US 11,988,671 B2
Assays for detecting SARS-CoV-2
Lawrence B. Blyn, Abbott Park, IL (US); Mijung Ji, Seoul (KR); Stephen Kovacs, Abbott Park, IL (US); Anthony S. Muerhoff, Abbott Park, IL (US); Stacey P. Huth, Scarborough, ME (US); Carsten Buenning, Gross-Rohrheim (DE); Tao Xin, Carlsbad, CA (US); Donabel Roberts, Carlsbad, CA (US); Sung Hee Kim, Gyeonggi-do (KR); Sang Yong Park, Gyeonggi-do (KR); and Robert N. Ziemann, Abbott Park, IL (US)
Assigned to Abbott Rapid Diagnostics International Unlimited Company, Dublin (IE)

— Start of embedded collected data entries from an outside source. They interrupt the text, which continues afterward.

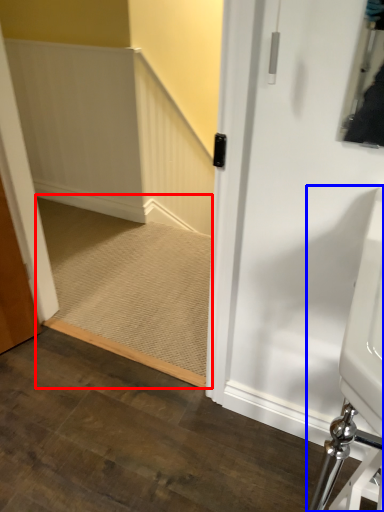
Question: Among these objects, which one is nearest to the camera, stairs (highlighted by a red box) or sink (highlighted by a blue box)?

Choices:
 (A) stairs
 (B) sink

Answer: (B)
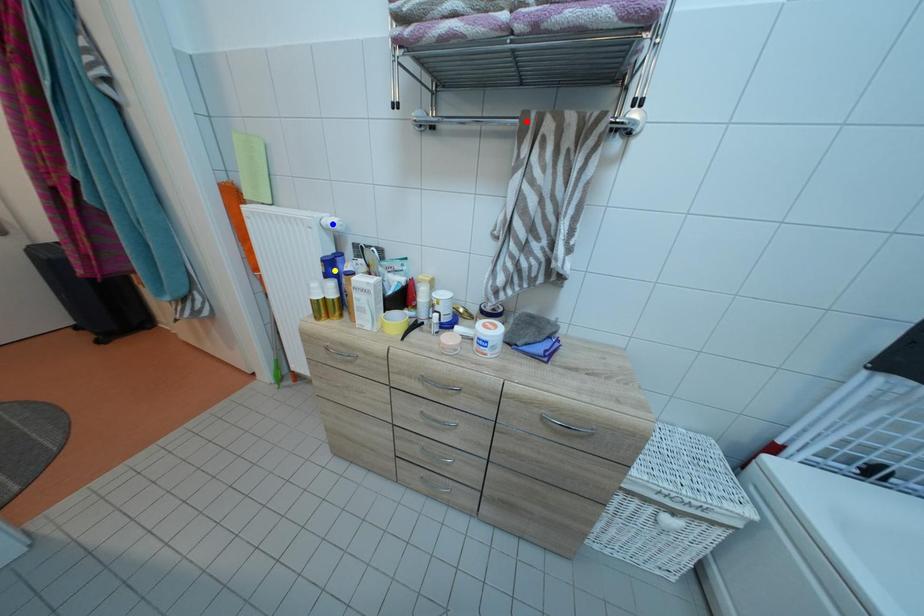
Order these from nearest to farthest:
- red point
- yellow point
- blue point

blue point
yellow point
red point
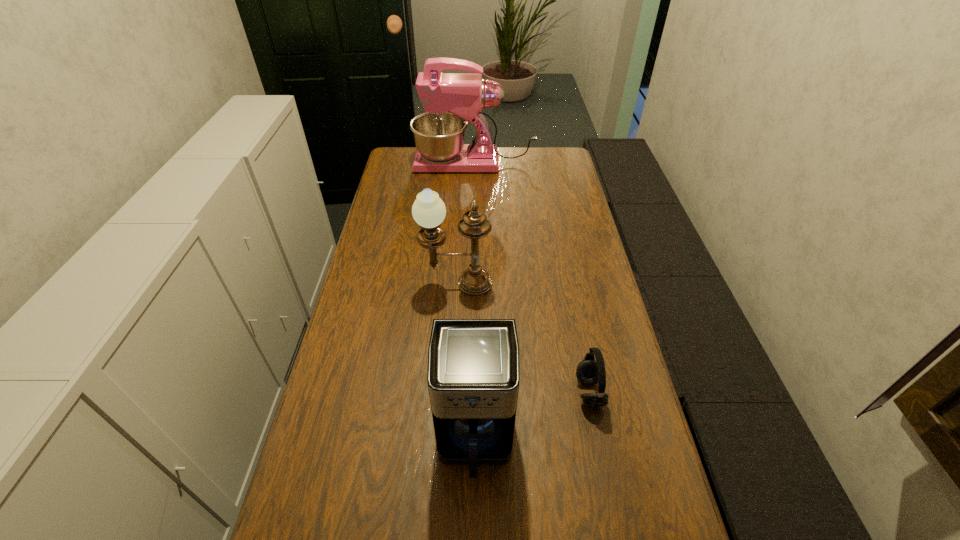
Identify the location of the farthest object. (451, 100).

Image resolution: width=960 pixels, height=540 pixels. Find the location of `the tallest object`. the tallest object is located at coordinates click(x=451, y=100).

Identify the location of oil lamp. (428, 210).

Identify the location of coffee maker. The height and width of the screenshot is (540, 960). tap(473, 376).

The height and width of the screenshot is (540, 960). Find the location of `the rightmost object`. the rightmost object is located at coordinates (589, 371).

At what (x,y) coordinates should I click in order to perform the action: click on headset. Please return your answer as a coordinate pair (x, y). Image resolution: width=960 pixels, height=540 pixels. Looking at the image, I should click on (589, 371).

Where is `vacant space located on the back of the oil lamp`? This screenshot has width=960, height=540. vacant space located on the back of the oil lamp is located at coordinates (461, 212).

Where is `vacant space located 0.090m on the front panel of the coffee maker`? This screenshot has height=540, width=960. vacant space located 0.090m on the front panel of the coffee maker is located at coordinates (474, 529).

Find the location of a particular element. This screenshot has width=960, height=540. vacant area located 0.400m on the ear cups of the shortest object is located at coordinates (422, 392).

This screenshot has width=960, height=540. I want to click on vacant space situated 0.270m on the ear cups of the shortest object, so click(x=472, y=392).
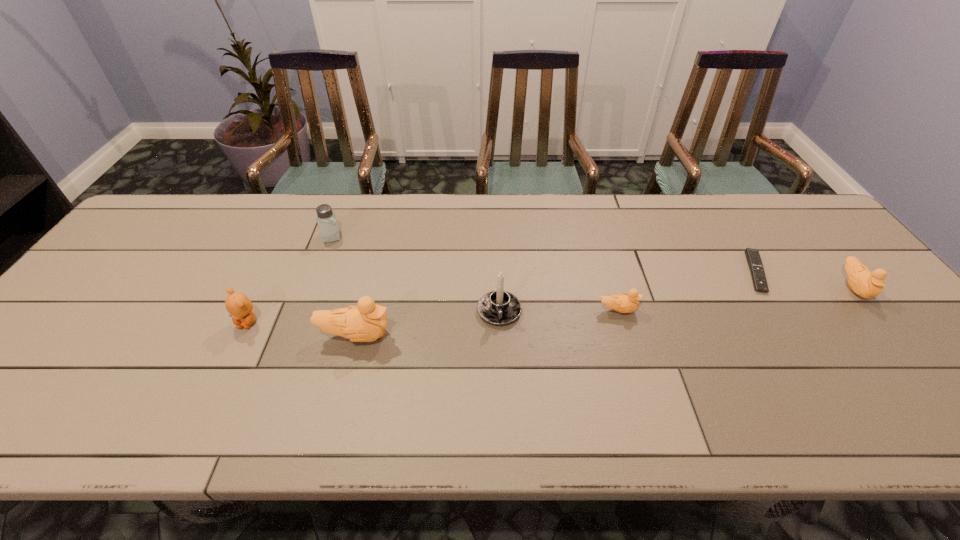
I want to click on the sixth object from left to right, so click(x=753, y=257).

In order to click on the shortest object in this screenshot , I will do `click(753, 257)`.

This screenshot has width=960, height=540. What are the coordinates of `vacant position located 0.360m on the face of the tallest duckling` in the screenshot? It's located at (542, 335).

Image resolution: width=960 pixels, height=540 pixels. I want to click on vacant area situated on the face of the second duckling from left to right, so click(716, 310).

I want to click on vacant area situated 0.060m on the face of the rightmost object, so click(883, 323).

This screenshot has width=960, height=540. In order to click on vacant region located 0.140m with a handle on the side of the candle holder in this screenshot , I will do `click(502, 378)`.

Locate an element on the screen. free region located 0.170m on the right of the saltshaker is located at coordinates (399, 237).

I want to click on vacant space situated 0.050m on the face of the leftmost object, so click(235, 348).

Where is `vacant region located 0.230m on the left of the remote control`? The height and width of the screenshot is (540, 960). vacant region located 0.230m on the left of the remote control is located at coordinates (659, 272).

Where is `object that is at the far edge`? This screenshot has height=540, width=960. object that is at the far edge is located at coordinates (329, 229).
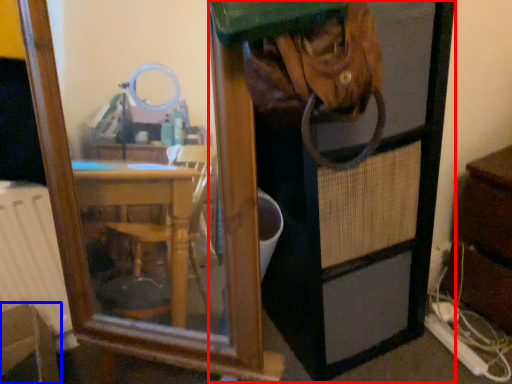
Question: Which object appears closest to the camera in this image, screen door (highlighted by a red box) or furniture (highlighted by a blue box)?

Choices:
 (A) screen door
 (B) furniture

Answer: (A)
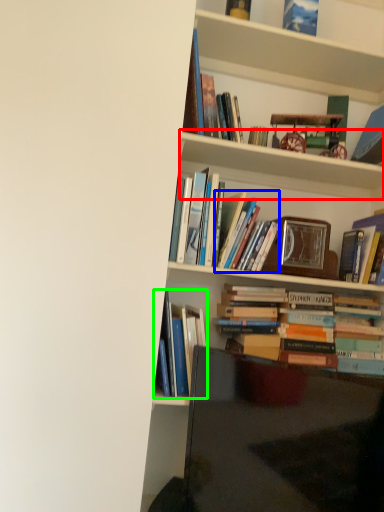
Question: Based on their relative distances, which object is farther from cabinet (highlighted by a red box)? Choose from book (highlighted by a blue box) and book (highlighted by a green box).

Choices:
 (A) book
 (B) book

Answer: (B)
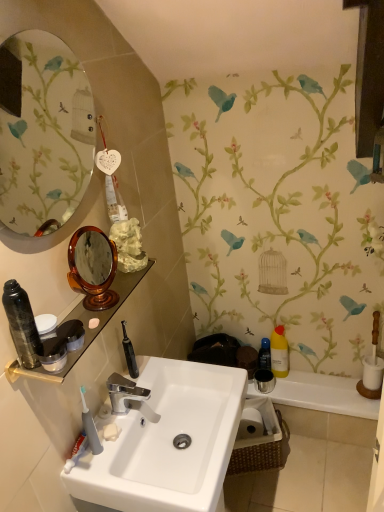
I want to click on spots to the right of yellow translucent bottle at right, arranged as the second toiletry when viewed from the back, so [321, 377].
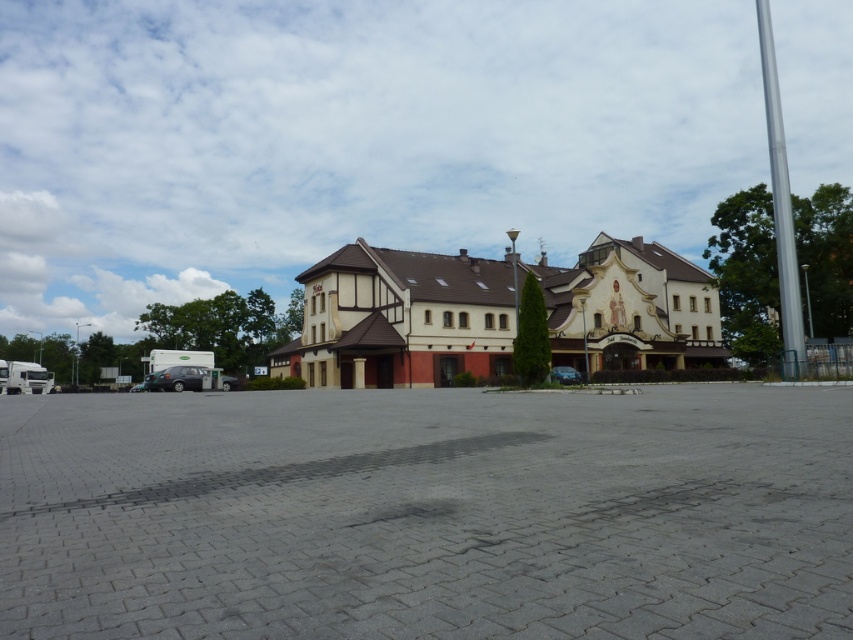
In the scene shown: Does beige brick building at center have a larger size compared to matte black car at lower left?

Correct, beige brick building at center is larger in size than matte black car at lower left.

Who is more distant from viewer, (x=375, y=332) or (x=187, y=371)?

The point (x=375, y=332) is more distant.

Locate an element on the screen. This screenshot has width=853, height=640. beige brick building at center is located at coordinates (500, 314).

Is point (54, 484) closer to viewer compared to point (688, 260)?

Yes, point (54, 484) is in front of point (688, 260).

Can you confirm if gray concrete parking lot at center is bigger than beige brick building at center?

Incorrect, gray concrete parking lot at center is not larger than beige brick building at center.

You are a GUI agent. You are given a task and a screenshot of the screen. Output one action in this format:
    pyautogui.click(x=<x>, y=<y>)
    Task: Click on the gray concrete parking lot at center
    The height and width of the screenshot is (640, 853).
    Given the screenshot: What is the action you would take?
    pyautogui.click(x=428, y=515)

Between white metallic truck at lower left and shiny black sedan at center, which one appears on the left side from the viewer's perspective?

Positioned to the left is white metallic truck at lower left.

Consider the image. Can you confirm if white metallic truck at lower left is thinner than shiny black sedan at center?

Yes.

Does point (10, 369) come behind point (573, 371)?

Yes, it is.

Where is `white metallic truck at lower left`? Image resolution: width=853 pixels, height=640 pixels. white metallic truck at lower left is located at coordinates (27, 378).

Filed by Abbott Rapid Diagnostics International Unlimited Company, Dublin (IE)
Filed on Aug. 4, 2021, as Appl. No. 17/394,058.
Claims priority of provisional application 63/126,336, filed on Dec. 16, 2020.
Claims priority of provisional application 63/067,051, filed on Aug. 18, 2020.
Claims priority of provisional application 63/065,898, filed on Aug. 14, 2020.
Claims priority of provisional application 63/060,975, filed on Aug. 4, 2020.
Prior Publication US 2022/0043003 A1, Feb. 10, 2022
Int. Cl. G01N 33/68 (2006.01); G01N 33/543 (2006.01)
CPC G01N 33/6857 (2013.01) [G01N 33/54388 (2021.08); G01N 33/6893 (2013.01)] 15 Claims
 
1. A method of detecting SARS-CoV-2 virus in a sample obtained from a subject, wherein the method is an immunoassay, comprising:
contacting a sample obtained from a subject with a first antibody or antigen-binding fragment thereof which specifically binds to the nucleocapsid (N) protein from the SARS-CoV-2 virus, or a fragment thereof, under conditions which allow binding of the N protein from the SARS-CoV-2 virus, or a fragment thereof, if present in the sample, to the first antibody or antigen-binding fragment thereof, wherein the first antibody or antigen-binding fragment thereof comprises:
(i) a heavy chain variable region comprising a complementarity determining region 1 (CDR) amino acid sequence of SEQ ID NO: 1, a CDR2 amino acid sequence of SEQ ID NO: 2, and a CDR3 amino acid sequence of SEQ ID NO: 3,
(ii) a light chain variable region comprising a CDR1 amino acid sequence of SEQ ID NO: 4, a CDR2 amino acid sequence of SEQ ID NO: 5, and a CDR3 amino acid sequence of SEQ ID NO: 6;
contacting the sample with a conjugate comprising a second antibody which specifically binds to N protein from the SARS-CoV-2 virus, or a fragment thereof, and a detectable label wherein the second antibody or antigen-binding fragment thereof binds to a different epitope than the first antibody, or antigen-binding fragment thereof, and comprises:
(i) a heavy chain variable region comprising a complementarity determining region 1 (CDR) amino acid sequence of SEQ ID NO: 9, a CDR2 amino acid sequence of SEQ ID NO: 10, and a CDR3 amino acid sequence of SEQ ID NO: 11,
(ii) a light chain variable region comprising a CDR1 amino acid sequence of SEQ ID NO: 12, a CDR2 amino acid sequence of SEQ ID NO: 13, and a CDR3 amino acid sequence of SEQ ID NO: 14; and
assessing the presence of a signal from the detectable label, wherein the presence of a signal from the detectable label indicates the presence of the N protein from the SARS-CoV-2 virus, or a fragment thereof in the sample.